Записки лжесвидетеля - стр. 125
– Экий ты у нас герой, оказывается!
– Да нет, Леха, просто условия там были такие…
– И каждый на твоем месте поступил бы так же, да?
– Причем здесь это? Я ведь никого не спасал, кроме самого себя.
– Ну да. Но сам-то проявил прямо чудеса самообладания?
– Знаешь, я ведь не о чудесах. Но из песни слова не выбросишь. И вот, стою же пред тобой живой. Что было, то было.
– Положим, что и было. Хотя – кто проверит? Но зачем же ты об этом рассказываешь? Хочешь покрасоваться?
– Не знаю. Отчасти, может, ты и прав. Человек слаб. Я, собственно, об этом все время и твержу. И для себя исключения не делаю.
– И в чем же твоя слабость?
– Да хотя бы и в том, что начал этот рассказ. Согласен. Можно ведь никому ни о чем не рассказывать, да и вообще не разговаривать – наверно, это будет признаком силы и какого-то особого мужества. Но, понимаешь, во всем этом было еще и другое. Полярная ночь и медленно движущаяся в вагончиках на полозьях горстка людей…
– Это я уже слышал.
– Погоди. Прошло уже много лет. Но теперь, когда я слышу про «птицу-тройку» и «куда ты движешься, Русь?», я вижу не середину Днепра – где он, Днепр? – и не удалую тройку с бубенчиками, а вот это: тяжко продирающийся сквозь шквальный ветер караван, серые, грязные тени с кроваво-красными языками, слышу дикий вой взбесившегося хаоса за спиной. Чем дальше мы ползем, тем этот вой становится все глуше и глуше, но пока он звучит в моих ушах – а вряд ли когда-нибудь я его забуду! – не очень-то верится в быструю езду, которую будто бы любит всякий русский…

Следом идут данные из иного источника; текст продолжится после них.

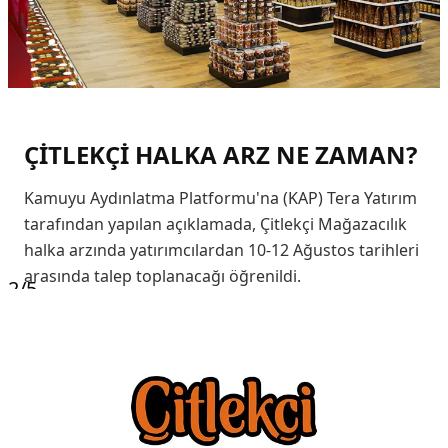
ÇİTLEKÇİ HALKA ARZ NE ZAMAN?
Kamuyu Aydınlatma Platformu'na (KAP) Tera Yatırım
tarafından yapılan açıklamada, Çitlekçi Mağazacılık
halka arzında yatırımcılardan 10-12 Ağustos tarihleri
arasında talep toplanacağı öğrenildi.
2
/5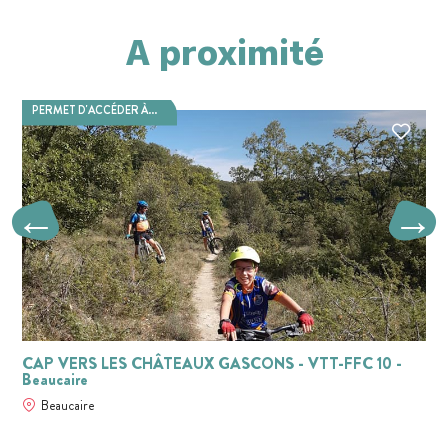
A proximité
PERMET D'ACCÉDER À...
CAP VERS LES CHÂTEAUX GASCONS - VTT-FFC 10 -
Beaucaire
Beaucaire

– Ну, так и «куда же ты движешься, Русь?»
– «Нет ответа», Леха. Нет ответа… Но есть надежда. Та самая: доползти до спасительной межи.
– И устроить взрыв?
– Хм! Думаешь, поймал?
– А то нет? Так-то всякие ваши экстремистские тити-мити и ловятся!
– Экстремизм, Леха, рождается тогда, когда люди загнаны в угол, когда их сдавит со всех концов всякая нечисть и некуда деться.
– И тогда можно нажать на кнопку?
– А что же еще делать!? Как еще разметать эту красную серость? Ждать, пока сожрут и тебя и всю страну? У тебя есть какой-то другой рецепт?
– Работать надо. Народ надо просвещать.
– Да народ гораздо просвещенней, чем ты воображаешь. С этим вашим культуртрегерством… Я не против него, я сам им тоже занимаюсь. Но, знаешь, на одни лишь ваши бумажки надеяться – это как поджигать листки из моего блокнота. Оттянуть конец можно. А вот спастись – не получится.
– Так ты еще и философ?
– Да что ты все на меня переводишь?
– А оттого, что мне интересен именно ты. Я хочу, чтобы ты сам признал свою гнильцу и гнильцу твоих Укроп Помидорычей. Как красивые сказки о себе рассказывать, так это – пожалуйста, а как поглубже копнуть, так увиливаешь!